Once you’ve completed your certification, don’t forget to stay on top of it, so your certificate doesn’t run out and you have to repeat this process all over again.
The test requires proctors, and the ones provided on the online test are very strict with your environment and testing conditions. If they aren’t satisfied with something, you must change it to their satisfaction, and you can’t move from your seat once the test begins.
They see your screen and watch the entire time you take the test, making for a rather stressful test environment that prevents cheating.
Each application to take the exam takes 5 to 10 business days to process, and it takes 7 to 10 days after your exam is processed to download your certificate.
Suppose you’re starting from the very beginning. In that case, you need to have two years in a cybersecurity sector to apply to take the test, a waiver or certified training, apply for the test, buy your voucher, schedule your exam, take the exam, the download your certificate.
Once you’ve completed these steps, you’ve completed your certified ethical hacker certification from the EC-Council.
The CEH certification is a certification given by the EC council that certifies the knowledge and abilities of ethical hackers. Here are a few of the most common questions regarding CEH certification:
Is CEH a good certification?
The CEH is the gold standard for ethical hackers. Its rigorous testing protocols and high-level knowledge proves the ones that pass truly understand security systems, both from an inside and an outside perspective.
The CEH is just the beginning of its certification tree. Those looking to stand out can try for the CEH Practical, which tests you on practical applications of hacking abilities, and those looking for true mastery can get the CEH Master, which proves you to be one of the best in your field.
What can you do with a CEH certification?
CEH certifications are helpful in all cybersecurity jobs, from low-level entry positions to high-level security engineer positions.
More freelance and contract positions will find the certification useful, such as Penetration Testers and consultants. This certification can help you stand out from the crowd and help prove you know what you’re doing in the field.
How much does CEH certification cost?
Anywhere from $1000 to $4500, you’ll need to spend a couple hundred every year to maintain the certification.
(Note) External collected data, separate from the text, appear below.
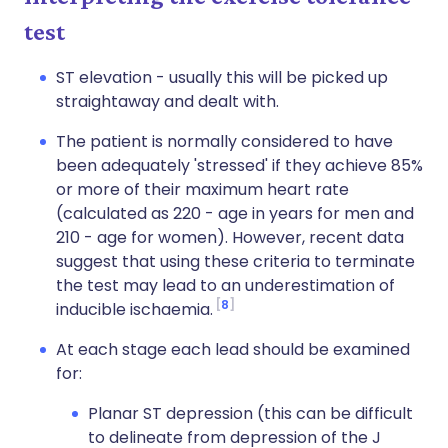
test
ST elevation - usually this will be picked up
straightaway and dealt with.
The patient is normally considered to have
been adequately 'stressed' if they achieve 85%
or more of their maximum heart rate
(calculated as 220 - age in years for men and
210 - age for women). However, recent data
suggest that using these criteria to terminate
the test may lead to an underestimation of
8
inducible ischaemia.
At each stage each lead should be examined
for:
Planar ST depression (this can be difficult
to delineate from depression of the J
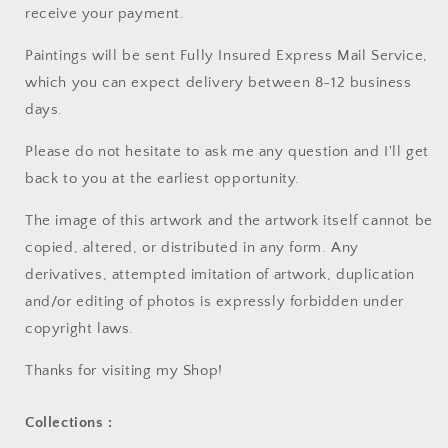
receive your payment.
Paintings will be sent Fully Insured Express Mail Service,
which you can expect delivery between 8-12 business
days.
Please do not hesitate to ask me any question and I'll get
back to you at the earliest opportunity.
The image of this artwork and the artwork itself cannot be
copied, altered, or distributed in any form. Any
derivatives, attempted imitation of artwork, duplication
and/or editing of photos is expressly forbidden under
copyright laws.
Thanks for visiting my Shop!
Collections :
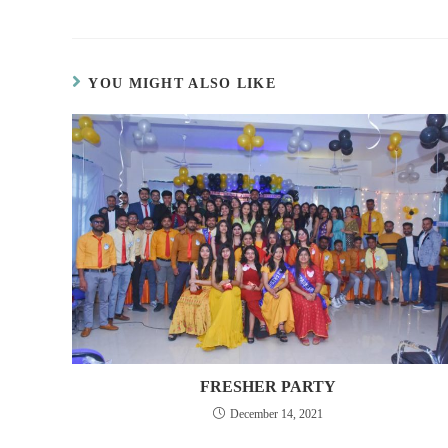
YOU MIGHT ALSO LIKE
FRESHER PARTY
December 14, 2021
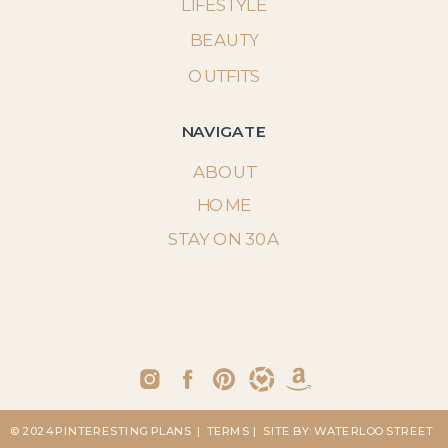
LIFESTYLE
BEAUTY
OUTFITS
NAVIGATE
ABOUT
HOME
STAY ON 30A
© 2024 PINTERESTING PLANS
| TERMS
| SITE BY: WATERLOO STREET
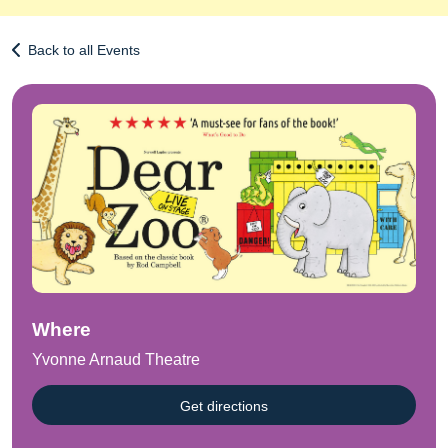
Back to all Events
Where
Yvonne Arnaud Theatre
Get directions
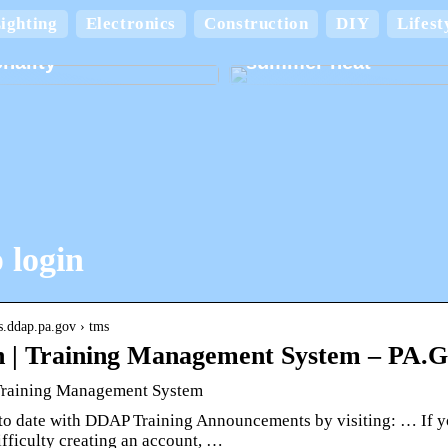
Keep your home cool
ighting
Electronics
Construction
DIY
Lifest
board boxes with
comfortable in the
nality
summer heat
 login
ps.ddap.pa.gov › tms
 | Training Management System – PA
Training Management System
to date with DDAP Training Announcements by visiting: … If yo
fficulty creating an account, …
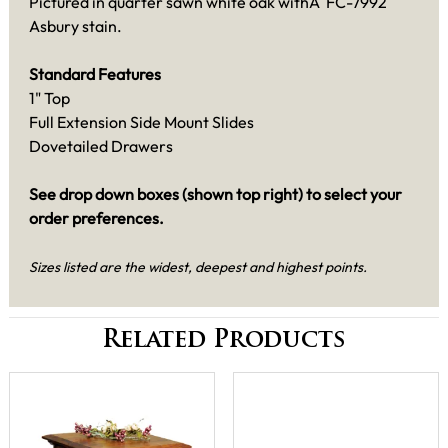
Pictured in quarter sawn white oak withÂ FC-7992
Asbury stain.
Standard Features
1" Top
Full Extension Side Mount Slides
Dovetailed Drawers
See drop down boxes (shown top right) to select your
order preferences.
Sizes listed are the widest, deepest and highest points.
Related Products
Nevertheless, it’s worth every penny was given the benefits and extra salary it can net you from employers.
You should plan for the expenses and take your time studying to prevent the $450 retake price.
What is required for the CEH certification?
Two years or more of work in a cybersecurity field, an application, a waiver or training course, a passing grade, and a lot of money.
It’s a difficult certification to achieve, and it’s certainly not easy. Two years or more of work is required because hackers can easily use the information provided by the training courses and exams for the wrong reasons, proving your good intentions.
The CEH certification isn’t easy to get, but that’s what makes it so valuable. Those who achieve this practical certificate can prove they understand security systems from a hacker’s perspective and are better equipped to protect those systems from hackers.
With cybersecurity being such a fast-growing field of employment and the cybersecurity concerns that continue to expand in this uncertain world, those with this certification will undoubtedly stand out from their peers.
It isn’t easy, and it’s certainly not cheap. Still, this certification can drive your career growth, help you stand out among employees, and help you better understand security systems and the tools hackers use, and the weaknesses they exploit in those systems.
It can lead to better positions, salaries, and benefits, and you get to use the hacker’s toolbox to stop them in their tracks, helping to make the world a little safer, at least digitally.